• [EXCERPTED PASSAGE]
- - -

After scrubbing the TCP off my face I started to feel a little aggrieved. Sure bed bugs along with smelly armpits, annoying people, poor mattresses, creaky bunk beds, early wake up times, weirdo's, intercourse couples, snoring people, smelly feet (cured with Lynx), people who come into your room every night at 4am shouting their heads off about that nights conquests (by the way cockney wide boys, I ain't bitter, it's all in the past now) are all part of the charms of traveling. Maybe I should feel honoured that the buggers had chosen me. It's always nice to be wanted.

No hang on. I looked like crator face (a term so affectionately remembered from school). I had to walk down the street on the right had side whilst my head was pointing the other just so didn't think I had a McDonalds problem. As my extensive research would tell me Bed Bugs return after seven days when they have finished living on your blood supply. In the day time they hide. They only attack at night. I was leaving this place after four days so I will never come blood to eye with attackers. Back to the TCP and a few days in doors me thinks. Ah traveling. Don't you just love it.

Trying to get a Medicare card was proving a little taxing. Medicare is a private health insurance company who have a reciprocal agreement with the UK. This means quite simply you can go to the doctor or hospital for free. After waiting in the queue at the Medicare offices with some of the strangest and ill ooking people I had seen it was my turn. The 'I'm only doing this job for the money' miserable lady at cubicle four took my British passport. “Where is your visa stamp?'”she enquired. I felt like saying I had been a stow away on a large cargo ship but I refrained. “I entered on my New Zealand passport” I said. “Ok but you must prove you are British and have lived in the UK for most of your life”. This was going to be an interesting conversation. “How can I prove that” I enquired. “Well, I don't know” she responded. Ok, apart from sounding quite like an Englishman, having a British passport, UK driving licence, a blockbuster video card and airline tickets saying I came from London she still was'nt convinced. It was one of these workers that was devoid of common sense, excellent at following written instructions but not all there.

- - -

• [DATA TO EXAMINE]
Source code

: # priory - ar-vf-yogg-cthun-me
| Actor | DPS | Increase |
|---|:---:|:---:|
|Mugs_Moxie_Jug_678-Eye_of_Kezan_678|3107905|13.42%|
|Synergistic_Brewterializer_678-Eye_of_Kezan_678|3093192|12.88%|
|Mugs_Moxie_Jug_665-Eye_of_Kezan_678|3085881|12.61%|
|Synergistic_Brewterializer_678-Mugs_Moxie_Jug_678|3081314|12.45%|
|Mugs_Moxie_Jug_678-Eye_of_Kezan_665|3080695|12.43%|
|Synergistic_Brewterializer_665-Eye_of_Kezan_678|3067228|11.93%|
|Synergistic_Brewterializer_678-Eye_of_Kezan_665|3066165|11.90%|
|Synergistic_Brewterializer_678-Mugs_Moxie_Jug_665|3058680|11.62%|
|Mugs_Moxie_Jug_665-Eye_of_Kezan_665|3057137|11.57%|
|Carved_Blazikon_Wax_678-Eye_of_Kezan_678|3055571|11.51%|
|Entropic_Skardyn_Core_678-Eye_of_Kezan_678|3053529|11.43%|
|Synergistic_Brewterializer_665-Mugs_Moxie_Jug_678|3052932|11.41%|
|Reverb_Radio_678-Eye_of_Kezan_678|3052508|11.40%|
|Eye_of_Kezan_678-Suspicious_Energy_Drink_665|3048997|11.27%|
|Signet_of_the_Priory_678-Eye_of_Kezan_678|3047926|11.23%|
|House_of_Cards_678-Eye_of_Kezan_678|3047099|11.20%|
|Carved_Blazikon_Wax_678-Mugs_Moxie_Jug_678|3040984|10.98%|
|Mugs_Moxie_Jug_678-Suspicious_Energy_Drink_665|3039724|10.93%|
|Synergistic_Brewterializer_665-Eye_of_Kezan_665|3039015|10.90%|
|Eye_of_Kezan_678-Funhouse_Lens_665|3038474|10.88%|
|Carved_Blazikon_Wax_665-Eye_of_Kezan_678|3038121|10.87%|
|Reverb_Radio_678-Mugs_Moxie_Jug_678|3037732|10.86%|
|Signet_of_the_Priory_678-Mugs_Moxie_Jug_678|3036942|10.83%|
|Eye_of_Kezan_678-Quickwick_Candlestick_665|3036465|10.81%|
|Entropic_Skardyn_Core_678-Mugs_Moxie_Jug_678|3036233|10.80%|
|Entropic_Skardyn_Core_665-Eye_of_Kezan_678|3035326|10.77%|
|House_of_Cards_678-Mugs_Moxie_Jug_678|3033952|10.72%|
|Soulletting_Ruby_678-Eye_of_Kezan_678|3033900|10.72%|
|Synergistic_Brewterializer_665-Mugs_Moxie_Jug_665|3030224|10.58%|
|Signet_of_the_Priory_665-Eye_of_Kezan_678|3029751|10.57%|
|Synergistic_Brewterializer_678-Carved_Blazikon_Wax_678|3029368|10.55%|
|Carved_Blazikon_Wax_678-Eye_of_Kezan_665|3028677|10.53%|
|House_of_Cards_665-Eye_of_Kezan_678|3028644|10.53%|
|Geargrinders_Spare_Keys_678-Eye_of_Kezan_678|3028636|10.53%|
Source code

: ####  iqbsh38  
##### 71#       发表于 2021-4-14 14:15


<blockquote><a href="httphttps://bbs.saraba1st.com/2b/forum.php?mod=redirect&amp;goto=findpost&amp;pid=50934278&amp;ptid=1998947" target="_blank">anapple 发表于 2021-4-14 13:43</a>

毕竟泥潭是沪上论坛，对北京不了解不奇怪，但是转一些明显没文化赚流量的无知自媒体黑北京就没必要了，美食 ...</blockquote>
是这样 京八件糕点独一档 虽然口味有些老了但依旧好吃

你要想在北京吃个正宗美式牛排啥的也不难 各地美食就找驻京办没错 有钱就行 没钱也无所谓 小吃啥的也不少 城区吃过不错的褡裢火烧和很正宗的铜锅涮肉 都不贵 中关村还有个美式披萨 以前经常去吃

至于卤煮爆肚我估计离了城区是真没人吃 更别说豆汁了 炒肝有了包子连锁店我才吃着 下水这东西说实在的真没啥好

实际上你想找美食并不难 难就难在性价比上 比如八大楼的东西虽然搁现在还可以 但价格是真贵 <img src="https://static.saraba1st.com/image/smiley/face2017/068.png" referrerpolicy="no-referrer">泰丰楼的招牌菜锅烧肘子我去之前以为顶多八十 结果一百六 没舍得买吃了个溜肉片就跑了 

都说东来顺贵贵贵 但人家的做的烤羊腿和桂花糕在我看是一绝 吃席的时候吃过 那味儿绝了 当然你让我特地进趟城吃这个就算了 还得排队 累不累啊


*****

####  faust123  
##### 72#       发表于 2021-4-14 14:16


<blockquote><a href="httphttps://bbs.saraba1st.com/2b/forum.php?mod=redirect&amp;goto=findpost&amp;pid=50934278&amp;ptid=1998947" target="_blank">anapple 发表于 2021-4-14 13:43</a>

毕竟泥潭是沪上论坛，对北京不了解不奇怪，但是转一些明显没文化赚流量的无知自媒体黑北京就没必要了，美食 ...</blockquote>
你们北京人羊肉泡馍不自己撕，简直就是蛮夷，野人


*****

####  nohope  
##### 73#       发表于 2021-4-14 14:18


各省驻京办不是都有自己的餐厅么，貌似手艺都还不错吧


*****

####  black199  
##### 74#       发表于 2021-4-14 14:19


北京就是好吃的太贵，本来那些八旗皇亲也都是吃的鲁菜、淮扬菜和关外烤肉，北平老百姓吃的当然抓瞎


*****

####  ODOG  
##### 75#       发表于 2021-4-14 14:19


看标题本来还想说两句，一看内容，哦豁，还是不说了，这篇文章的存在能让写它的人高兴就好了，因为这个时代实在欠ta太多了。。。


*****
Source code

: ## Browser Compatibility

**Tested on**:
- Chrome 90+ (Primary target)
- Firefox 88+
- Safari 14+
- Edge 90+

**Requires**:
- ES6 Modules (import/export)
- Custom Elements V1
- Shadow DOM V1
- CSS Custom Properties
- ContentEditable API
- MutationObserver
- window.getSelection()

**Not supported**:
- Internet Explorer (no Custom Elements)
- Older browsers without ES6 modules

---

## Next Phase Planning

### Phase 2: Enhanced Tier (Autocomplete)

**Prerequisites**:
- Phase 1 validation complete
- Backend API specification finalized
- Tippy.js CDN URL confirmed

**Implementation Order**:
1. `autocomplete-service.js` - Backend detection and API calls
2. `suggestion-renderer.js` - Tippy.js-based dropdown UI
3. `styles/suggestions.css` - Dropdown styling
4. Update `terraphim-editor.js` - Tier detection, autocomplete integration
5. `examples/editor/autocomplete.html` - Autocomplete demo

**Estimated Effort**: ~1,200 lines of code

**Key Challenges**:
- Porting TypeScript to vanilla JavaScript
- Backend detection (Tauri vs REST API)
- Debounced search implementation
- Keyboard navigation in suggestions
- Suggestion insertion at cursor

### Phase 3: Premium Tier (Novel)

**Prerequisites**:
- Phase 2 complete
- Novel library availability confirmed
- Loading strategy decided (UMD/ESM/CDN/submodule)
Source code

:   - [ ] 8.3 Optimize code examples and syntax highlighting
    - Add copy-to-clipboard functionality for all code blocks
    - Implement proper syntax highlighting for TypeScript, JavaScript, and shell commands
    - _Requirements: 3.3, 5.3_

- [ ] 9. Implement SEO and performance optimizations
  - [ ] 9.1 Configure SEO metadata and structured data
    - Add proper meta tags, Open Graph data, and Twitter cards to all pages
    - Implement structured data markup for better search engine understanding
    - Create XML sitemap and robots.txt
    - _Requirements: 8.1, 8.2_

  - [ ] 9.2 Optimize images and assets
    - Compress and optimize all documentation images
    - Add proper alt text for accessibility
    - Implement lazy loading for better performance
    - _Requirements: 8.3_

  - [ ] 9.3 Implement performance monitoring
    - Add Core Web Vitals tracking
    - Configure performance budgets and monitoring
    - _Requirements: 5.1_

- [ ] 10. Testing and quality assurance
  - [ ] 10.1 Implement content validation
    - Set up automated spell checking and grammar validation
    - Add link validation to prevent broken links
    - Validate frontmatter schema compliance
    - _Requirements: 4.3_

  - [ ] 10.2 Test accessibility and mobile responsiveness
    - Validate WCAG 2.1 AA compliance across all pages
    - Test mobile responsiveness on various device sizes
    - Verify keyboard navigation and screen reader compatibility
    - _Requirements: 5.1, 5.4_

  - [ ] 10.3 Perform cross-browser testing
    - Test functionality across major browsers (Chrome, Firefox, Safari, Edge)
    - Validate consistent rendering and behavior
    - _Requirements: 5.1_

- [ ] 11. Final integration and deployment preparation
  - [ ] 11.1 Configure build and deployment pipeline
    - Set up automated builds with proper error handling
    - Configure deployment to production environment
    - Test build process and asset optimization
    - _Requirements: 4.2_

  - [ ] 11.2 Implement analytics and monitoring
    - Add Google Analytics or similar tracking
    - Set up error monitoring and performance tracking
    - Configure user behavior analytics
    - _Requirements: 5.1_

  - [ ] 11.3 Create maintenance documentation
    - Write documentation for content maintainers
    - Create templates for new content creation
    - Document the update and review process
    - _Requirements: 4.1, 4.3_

- - -

• [WHAT TO PRODUCE]
Write what comes next in the travel account above about bed bugs and the Medicare office, starting right after its last sentence about the clerk at cubicle four.

• [TASK RESPONSE]
After having a word with 'someone from head office' she relented and my card was secured. I made my way to the Sydney medical centre. Wow I could turn up and just get an appointment in the next fifteen minutes. Very refreshing. My medicare card had saved me from paying a sixty dollars consultation fee according to the receptionist. Sure enough within fifteen minutes I was being called in by the foreign doctor. “What are your symptoms?” he probed. “Stiff neck, stiff back, fluctuating between being cold and hot and over thirty sores on my body” I recalled. “Ah yeah mate, just a virus or something” whilst looking down my throat. !Have had loads of people with that!. Now I didn't know whether to be impressed with his speed of definition or worried that he had just been on Doctors of horrors. A virus to me could mean a lot of things. Put a few words next to in like SARS , HIV and the coronavirus to name but a few. I almost thought he said 'trust me I'm a doctor' but he didn't. I could see why you just had to wait fifteen minutes now.

April 17, 2004

Leaving Sydney

I had finally gained enough strength to move out of the 'Great Aussie Backpackers' in Kings Cross. Actually I am giving myself a little too much credit, my mind was made up for me. I returned the previous evening to find the Swedish invasion had grown in number. There were now five of my Scandinavian friends in the ants nest of room number one. Jan was lying chest downwards on the floor. He was being straddled by yet another good looking blonde thing receiving a full body massage, baby oil and all. My thoughts of two young Swedish ladies quickly evaporated and I gave a quick “hello” whilst facing the floor.

In this situation you think you would just stare but in reality you look away and curse under your breath 'you lucky bastard'. So that was the final straw - if they were not handing out free Swedish style massages then I was outta there. So where next? Kings Cross was not an option so the city it was. After going in and enquiring about prices at various places I decided to treat myself to Wakeup. Exactly ten dollars more than the Swede ant infested Great Aussies but a world of difference. This was more like a hotel, new in design and rather funky. It was here you get the 18-20 year old daddies paying lot. You see most older people will resent paying that bit extra but when it's on Gold Card who cares.

The clientele proved my theory. They were all young, posh and mostly English. This place certainly catered for those not used to being away from home. The floors were colour coded - Floor one, blue and called Europe. Floor two, red and Africa. You had a card which opened all the doors - it was ever so flash. I noticed most people put their door keys around their neck as if to stay “I'm staying at wakeup, the nicest hostel in Sydney”. It was like being back at school. The signs on the telephone read 'cheap calls when you are homesick'. The kitchen sink had a poster saying 'Your mum is not here to do the washing up now so clean up after yourself'. This place was nice. It was clean. It was easy. Unfortunately it lacked any character as it was full of bus loads of Aus Experience school leavers. Everything was a little more expensive as well. I was starting to think back to Kings Cross..... are the ants going to cope without me?...... are the Swedes going to run out of baby oil?........are Sven and Ulrika ever going to stop kissing?

April 13, 2004

A Flat viewing

'Taxi! Take me back to Kings Cross Please'.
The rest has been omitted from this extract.